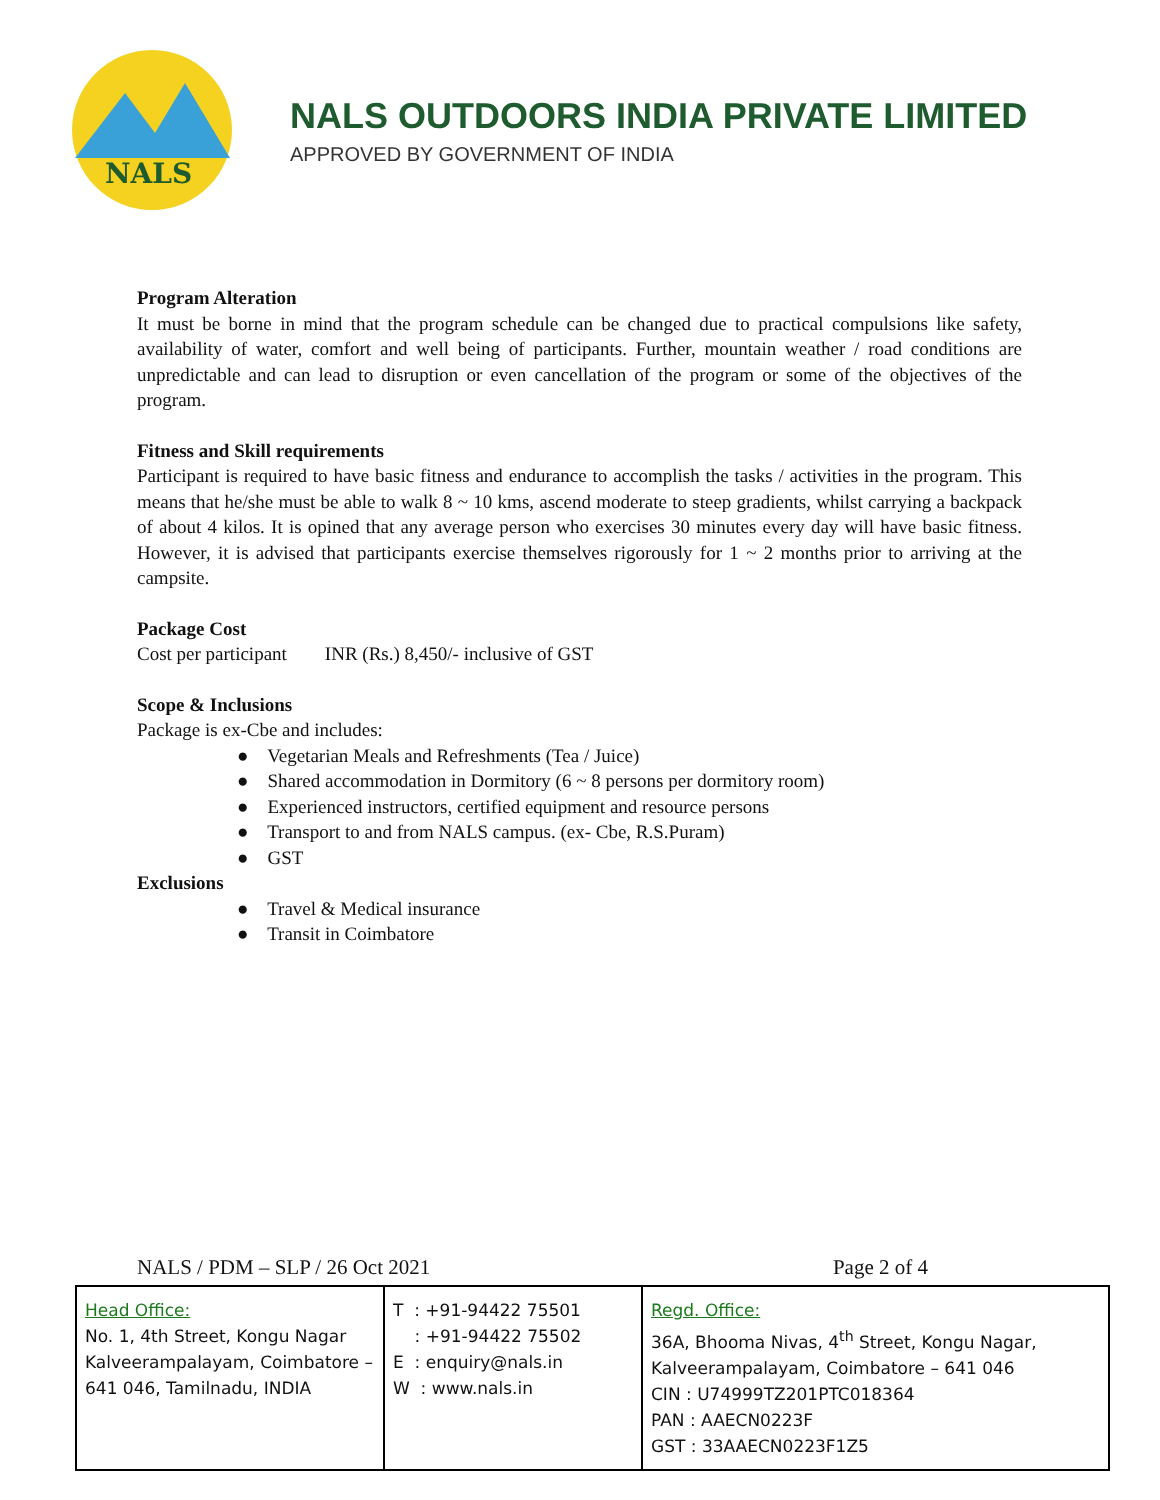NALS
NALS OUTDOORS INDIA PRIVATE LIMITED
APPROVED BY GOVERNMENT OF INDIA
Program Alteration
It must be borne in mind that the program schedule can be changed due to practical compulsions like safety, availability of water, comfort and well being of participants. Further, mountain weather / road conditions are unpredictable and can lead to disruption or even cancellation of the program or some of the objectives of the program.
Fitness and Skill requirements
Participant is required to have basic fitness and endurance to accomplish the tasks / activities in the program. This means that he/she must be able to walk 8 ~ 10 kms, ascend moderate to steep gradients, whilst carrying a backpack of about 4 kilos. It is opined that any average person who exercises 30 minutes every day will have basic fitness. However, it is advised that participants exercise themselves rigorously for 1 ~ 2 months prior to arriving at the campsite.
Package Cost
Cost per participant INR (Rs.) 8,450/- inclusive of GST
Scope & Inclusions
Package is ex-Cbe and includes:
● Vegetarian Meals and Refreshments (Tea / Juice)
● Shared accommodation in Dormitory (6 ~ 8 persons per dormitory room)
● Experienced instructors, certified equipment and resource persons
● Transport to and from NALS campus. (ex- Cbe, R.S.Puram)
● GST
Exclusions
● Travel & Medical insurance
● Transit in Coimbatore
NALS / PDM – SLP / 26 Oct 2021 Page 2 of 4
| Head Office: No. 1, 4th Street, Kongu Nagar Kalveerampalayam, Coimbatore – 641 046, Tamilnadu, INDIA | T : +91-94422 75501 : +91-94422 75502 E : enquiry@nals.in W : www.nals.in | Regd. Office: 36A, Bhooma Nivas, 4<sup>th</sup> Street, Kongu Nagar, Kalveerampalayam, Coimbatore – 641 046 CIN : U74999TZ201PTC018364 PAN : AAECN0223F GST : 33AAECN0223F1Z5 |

**Task goal:**
For the material above, repeat each line exactly and leave out the pictures.

**Solved exercise:**
NALS
NALS OUTDOORS INDIA PRIVATE LIMITED
APPROVED BY GOVERNMENT OF INDIA
Program Alteration
It must be borne in mind that the program schedule can be changed due to practical compulsions like safety, availability of water, comfort and well being of participants. Further, mountain weather / road conditions are unpredictable and can lead to disruption or even cancellation of the program or some of the objectives of the program.
Fitness and Skill requirements
Participant is required to have basic fitness and endurance to accomplish the tasks / activities in the program. This means that he/she must be able to walk 8 ~ 10 kms, ascend moderate to steep gradients, whilst carrying a backpack of about 4 kilos. It is opined that any average person who exercises 30 minutes every day will have basic fitness. However, it is advised that participants exercise themselves rigorously for 1 ~ 2 months prior to arriving at the campsite.
Package Cost
Cost per participant INR (Rs.) 8,450/- inclusive of GST
Scope & Inclusions
Package is ex-Cbe and includes:
● Vegetarian Meals and Refreshments (Tea / Juice)
● Shared accommodation in Dormitory (6 ~ 8 persons per dormitory room)
● Experienced instructors, certified equipment and resource persons
● Transport to and from NALS campus. (ex- Cbe, R.S.Puram)
● GST
Exclusions
● Travel & Medical insurance
● Transit in Coimbatore
NALS / PDM – SLP / 26 Oct 2021 Page 2 of 4
| Head Office: No. 1, 4th Street, Kongu Nagar Kalveerampalayam, Coimbatore – 641 046, Tamilnadu, INDIA | T : +91-94422 75501 : +91-94422 75502 E : enquiry@nals.in W : www.nals.in | Regd. Office: 36A, Bhooma Nivas, 4<sup>th</sup> Street, Kongu Nagar, Kalveerampalayam, Coimbatore – 641 046 CIN : U74999TZ201PTC018364 PAN : AAECN0223F GST : 33AAECN0223F1Z5 |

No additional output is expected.